**What to work on**
Please return every line below that contains the string "будет".

--- Material for this task ---

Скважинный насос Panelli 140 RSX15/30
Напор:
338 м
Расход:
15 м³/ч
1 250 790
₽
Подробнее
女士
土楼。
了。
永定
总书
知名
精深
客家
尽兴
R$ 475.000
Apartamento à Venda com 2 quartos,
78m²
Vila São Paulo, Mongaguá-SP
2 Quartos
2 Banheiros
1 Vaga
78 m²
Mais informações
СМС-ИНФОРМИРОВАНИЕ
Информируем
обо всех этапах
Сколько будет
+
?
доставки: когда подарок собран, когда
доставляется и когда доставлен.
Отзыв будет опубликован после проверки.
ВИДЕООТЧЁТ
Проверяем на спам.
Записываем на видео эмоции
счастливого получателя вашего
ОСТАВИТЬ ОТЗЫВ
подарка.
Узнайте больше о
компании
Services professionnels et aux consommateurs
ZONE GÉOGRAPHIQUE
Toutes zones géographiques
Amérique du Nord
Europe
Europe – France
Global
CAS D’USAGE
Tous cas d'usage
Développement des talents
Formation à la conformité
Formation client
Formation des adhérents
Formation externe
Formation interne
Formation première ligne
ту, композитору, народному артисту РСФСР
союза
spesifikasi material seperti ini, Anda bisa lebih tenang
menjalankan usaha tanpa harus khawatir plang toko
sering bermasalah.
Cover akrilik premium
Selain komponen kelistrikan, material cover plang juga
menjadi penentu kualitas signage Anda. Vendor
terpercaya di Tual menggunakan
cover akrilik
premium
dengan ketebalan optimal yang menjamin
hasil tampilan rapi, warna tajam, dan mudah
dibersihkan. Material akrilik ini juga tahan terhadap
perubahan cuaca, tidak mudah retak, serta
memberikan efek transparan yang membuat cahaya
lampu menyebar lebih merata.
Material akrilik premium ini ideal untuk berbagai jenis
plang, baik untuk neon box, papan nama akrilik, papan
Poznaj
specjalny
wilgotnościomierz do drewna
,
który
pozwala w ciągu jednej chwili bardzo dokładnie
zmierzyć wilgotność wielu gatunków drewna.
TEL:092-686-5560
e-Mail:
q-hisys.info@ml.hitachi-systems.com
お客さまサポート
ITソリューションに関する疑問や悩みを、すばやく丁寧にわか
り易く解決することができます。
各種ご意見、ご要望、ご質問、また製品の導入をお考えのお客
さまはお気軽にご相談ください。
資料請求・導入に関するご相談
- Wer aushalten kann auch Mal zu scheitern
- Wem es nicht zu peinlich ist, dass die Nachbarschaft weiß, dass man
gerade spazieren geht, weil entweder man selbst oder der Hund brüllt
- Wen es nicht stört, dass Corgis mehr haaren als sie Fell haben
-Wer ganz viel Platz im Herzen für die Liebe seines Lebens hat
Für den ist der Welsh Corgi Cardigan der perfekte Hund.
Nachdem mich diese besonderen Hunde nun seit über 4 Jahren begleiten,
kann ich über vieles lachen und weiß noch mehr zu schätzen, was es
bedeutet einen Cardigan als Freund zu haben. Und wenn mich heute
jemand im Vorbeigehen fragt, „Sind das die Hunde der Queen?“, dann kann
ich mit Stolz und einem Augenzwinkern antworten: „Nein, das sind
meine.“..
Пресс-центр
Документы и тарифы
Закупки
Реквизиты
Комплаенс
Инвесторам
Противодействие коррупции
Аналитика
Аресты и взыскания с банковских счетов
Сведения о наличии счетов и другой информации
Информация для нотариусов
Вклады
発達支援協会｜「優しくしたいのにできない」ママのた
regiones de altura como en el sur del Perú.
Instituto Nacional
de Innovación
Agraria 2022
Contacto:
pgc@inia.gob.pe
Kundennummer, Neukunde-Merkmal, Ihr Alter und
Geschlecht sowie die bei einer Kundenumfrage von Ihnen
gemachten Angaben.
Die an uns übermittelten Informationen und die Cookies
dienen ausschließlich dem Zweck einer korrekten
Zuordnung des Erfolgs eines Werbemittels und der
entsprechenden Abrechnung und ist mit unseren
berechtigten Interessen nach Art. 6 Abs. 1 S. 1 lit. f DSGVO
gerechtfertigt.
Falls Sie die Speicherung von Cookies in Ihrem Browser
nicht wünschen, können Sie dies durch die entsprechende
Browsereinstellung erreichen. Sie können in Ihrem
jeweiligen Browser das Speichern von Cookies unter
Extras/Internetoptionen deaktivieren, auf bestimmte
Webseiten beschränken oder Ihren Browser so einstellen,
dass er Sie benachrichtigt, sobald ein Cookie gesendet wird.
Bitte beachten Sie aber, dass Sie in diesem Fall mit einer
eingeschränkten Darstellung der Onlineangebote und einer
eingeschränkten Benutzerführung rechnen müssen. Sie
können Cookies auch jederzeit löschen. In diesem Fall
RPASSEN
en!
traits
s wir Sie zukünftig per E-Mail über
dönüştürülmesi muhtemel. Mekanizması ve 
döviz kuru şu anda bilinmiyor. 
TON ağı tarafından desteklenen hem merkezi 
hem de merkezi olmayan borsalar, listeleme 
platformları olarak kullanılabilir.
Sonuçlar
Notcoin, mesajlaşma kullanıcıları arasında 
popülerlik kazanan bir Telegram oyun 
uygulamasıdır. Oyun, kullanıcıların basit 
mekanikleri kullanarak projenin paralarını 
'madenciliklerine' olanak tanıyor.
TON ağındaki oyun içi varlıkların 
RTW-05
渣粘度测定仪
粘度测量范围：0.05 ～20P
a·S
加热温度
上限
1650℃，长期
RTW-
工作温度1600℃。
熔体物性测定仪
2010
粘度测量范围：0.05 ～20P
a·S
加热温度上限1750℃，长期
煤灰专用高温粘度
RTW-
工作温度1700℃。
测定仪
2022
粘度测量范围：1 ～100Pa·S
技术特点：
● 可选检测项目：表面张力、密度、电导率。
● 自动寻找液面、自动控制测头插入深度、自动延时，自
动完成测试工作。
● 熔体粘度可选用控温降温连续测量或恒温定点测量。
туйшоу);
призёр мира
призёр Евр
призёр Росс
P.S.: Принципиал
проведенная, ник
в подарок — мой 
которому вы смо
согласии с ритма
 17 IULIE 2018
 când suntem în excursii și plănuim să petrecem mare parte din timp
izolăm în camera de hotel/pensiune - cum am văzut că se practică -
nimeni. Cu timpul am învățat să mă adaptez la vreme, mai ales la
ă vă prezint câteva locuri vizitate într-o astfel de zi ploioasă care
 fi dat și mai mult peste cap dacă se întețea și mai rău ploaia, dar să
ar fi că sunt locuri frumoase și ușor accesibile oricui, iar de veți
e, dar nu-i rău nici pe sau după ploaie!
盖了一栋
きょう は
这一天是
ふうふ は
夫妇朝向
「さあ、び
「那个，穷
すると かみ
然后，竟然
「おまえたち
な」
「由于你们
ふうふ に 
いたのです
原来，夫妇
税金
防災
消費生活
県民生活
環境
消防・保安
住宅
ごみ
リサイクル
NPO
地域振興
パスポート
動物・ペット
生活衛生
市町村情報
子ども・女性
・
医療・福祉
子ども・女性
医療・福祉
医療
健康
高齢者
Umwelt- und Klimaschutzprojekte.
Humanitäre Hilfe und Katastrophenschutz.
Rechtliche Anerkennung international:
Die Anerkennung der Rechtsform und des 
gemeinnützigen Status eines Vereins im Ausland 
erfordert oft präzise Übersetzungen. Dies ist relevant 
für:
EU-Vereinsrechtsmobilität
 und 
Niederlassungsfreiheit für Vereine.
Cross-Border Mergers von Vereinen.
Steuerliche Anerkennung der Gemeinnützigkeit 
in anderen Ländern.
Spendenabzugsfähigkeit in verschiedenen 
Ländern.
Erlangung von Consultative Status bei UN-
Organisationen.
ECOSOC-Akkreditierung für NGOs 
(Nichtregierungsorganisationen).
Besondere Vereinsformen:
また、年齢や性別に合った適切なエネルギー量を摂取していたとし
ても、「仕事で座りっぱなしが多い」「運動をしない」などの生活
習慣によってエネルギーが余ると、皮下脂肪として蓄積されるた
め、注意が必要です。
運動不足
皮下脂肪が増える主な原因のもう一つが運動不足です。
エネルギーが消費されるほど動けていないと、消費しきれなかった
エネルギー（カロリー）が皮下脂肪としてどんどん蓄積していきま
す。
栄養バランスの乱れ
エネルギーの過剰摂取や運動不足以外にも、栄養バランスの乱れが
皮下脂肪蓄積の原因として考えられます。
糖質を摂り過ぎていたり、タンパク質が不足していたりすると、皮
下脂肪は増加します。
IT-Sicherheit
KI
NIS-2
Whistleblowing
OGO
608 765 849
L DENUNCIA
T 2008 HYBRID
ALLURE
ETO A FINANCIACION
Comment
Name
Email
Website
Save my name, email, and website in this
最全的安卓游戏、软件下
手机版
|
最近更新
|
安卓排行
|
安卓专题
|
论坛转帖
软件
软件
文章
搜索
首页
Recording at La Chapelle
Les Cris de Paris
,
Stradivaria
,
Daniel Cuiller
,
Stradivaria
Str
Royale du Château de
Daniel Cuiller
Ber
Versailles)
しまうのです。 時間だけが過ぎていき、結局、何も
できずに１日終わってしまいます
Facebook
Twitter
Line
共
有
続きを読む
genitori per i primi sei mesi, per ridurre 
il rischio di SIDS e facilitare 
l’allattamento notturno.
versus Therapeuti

---

**Expected output**
Сколько будет
Отзыв будет опубликован после проверки.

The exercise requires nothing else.